Hartl & Bell, LLP, Chartered Accountants, Toronto, Canada

Paul Hartl holds a B.Com. from the University of Toronto, an MBA from York University, and professional designations CA (CA Ontario) and CFP (FPSC Canada). Hartl's areas of expertise include accounting, taxation issues, and audit of non-profit organizations. He has served as a pro bono financial advisor to the Kapralova Society since its inception.

University of Missouri-Columbia, United States
Research interests: Czech music (19th-20th centuries); melodrama as a genre; and Native American music and culture as it impacts the Western musical tradition

Judith Mabary is Associate Professor of Musicology at the University of Missouri-Columbia School of Music. She received her doctoral degree in musicology from Washington University in St. Louis, Missouri. Her dissertation was on Redefining Melodrama: The Czech Response to Music and Word, researched with the help of an IREX grant. Dr.

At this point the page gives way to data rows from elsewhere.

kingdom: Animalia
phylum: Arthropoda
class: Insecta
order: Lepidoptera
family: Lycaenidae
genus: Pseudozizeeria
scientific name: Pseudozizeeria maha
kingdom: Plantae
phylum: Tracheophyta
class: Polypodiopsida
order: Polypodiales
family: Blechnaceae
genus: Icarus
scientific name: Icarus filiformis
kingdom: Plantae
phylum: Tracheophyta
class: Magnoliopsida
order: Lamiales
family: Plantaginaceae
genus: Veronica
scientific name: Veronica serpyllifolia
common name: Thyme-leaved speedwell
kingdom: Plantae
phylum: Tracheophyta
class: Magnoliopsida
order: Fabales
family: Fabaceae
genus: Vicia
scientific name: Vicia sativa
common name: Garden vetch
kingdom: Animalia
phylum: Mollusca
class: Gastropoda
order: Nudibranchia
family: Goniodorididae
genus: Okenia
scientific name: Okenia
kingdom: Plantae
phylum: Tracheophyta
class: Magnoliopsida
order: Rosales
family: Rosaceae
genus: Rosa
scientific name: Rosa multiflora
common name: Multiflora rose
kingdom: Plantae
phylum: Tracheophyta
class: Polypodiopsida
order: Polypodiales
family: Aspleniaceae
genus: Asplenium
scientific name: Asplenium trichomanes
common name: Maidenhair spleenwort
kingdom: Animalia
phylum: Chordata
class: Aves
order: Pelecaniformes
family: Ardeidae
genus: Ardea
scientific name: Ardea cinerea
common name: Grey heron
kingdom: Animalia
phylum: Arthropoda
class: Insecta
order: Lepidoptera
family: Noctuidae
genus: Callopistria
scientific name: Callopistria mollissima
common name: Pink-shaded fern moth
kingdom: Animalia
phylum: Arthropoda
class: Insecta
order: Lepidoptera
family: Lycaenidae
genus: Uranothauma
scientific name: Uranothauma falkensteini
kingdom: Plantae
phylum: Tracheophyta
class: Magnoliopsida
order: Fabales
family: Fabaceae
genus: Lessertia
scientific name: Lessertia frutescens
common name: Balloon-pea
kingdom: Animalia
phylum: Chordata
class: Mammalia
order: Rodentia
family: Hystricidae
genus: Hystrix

Mabary teaches music history, music appreciation, and world music at the University of Missouri. The results of her research have appeared in publications of Cambridge University Press, Pendragon Press, Lexington Books (Rowman & Littlefield), the Dvorak Society, the International Martinu Society, the Kapralova Society, as well as in the proceedings of various professional conferences where she has presented papers. She has also contributed to The New Grove Dictionary of Music and Musicians. Dr. Mabary has served in several professional societies, including as president and secretary of the Czech and Slovak Music Society, as a member of the Board of Directors of the International Bohuslav Martinu Society, and as a member of the Kapralova Society Advisory Committee.

Composer and conductor. London, United Kingdom
Special interest: Women composers, Latin American composers

Cuban-born, American-raised Odaline de la Martinez pursues a busy international career performing a great variety of repertoire ranging from Mozart symphonies to the latest of contemporary music. Brought up and educated in the USA, she settled in London and studied at the Royal Academy of Music. Later she became founder and music director of the contemporary ensemble Lontano, of the London Chamber Symphony and, in 1990, the European Women's Orchestra. In 1992 she founded her own record label, LORELT, which concentrates on areas neglected by many recording companies, including women's music. Her 1994 performance of Ethel Smyth's opera The Wreckers, recorded for Conifer Classics, remains unsurpassed. In 2016, she also recorded (for Retrospect Opera Records) Ethel Smyth's comic opera The Boatswein's Mate. Martines is also known as a broadcaster for BBC Radio and Television.

Queen's University School of Music, Belfast, Northern Ireland, United Kingdom
Research interests: Czech music (18th-20th centuries), music of the French Baroque

Jan Smaczny is Hamilton Harty Professor of music and Emeritus Professor of musicology and composition at the Queen's University School of Arts. He has written a large range of articles on many aspects of Czech music. Among his publications is a catalogue of repertoire for the Prague Provisional Theatre (1994), a guide to the Czech Symphony (Oxford Press, 1995), articles on the operas of Dvorak and Martinu (for the New Grove Dictionary of Opera), a book on Dvorak's cello concerto (Cambridge Press, 1999) and a study of the life and music of Dvorak (Oxford, 2000). Professor Smaczny was educated at the University of Oxford and the Charles University, Prague. A frequent broadcaster on BBC Radios 3 and 4, he regularly writes reviews for the BBC Music Magazine, Opera Magazine and The Independent.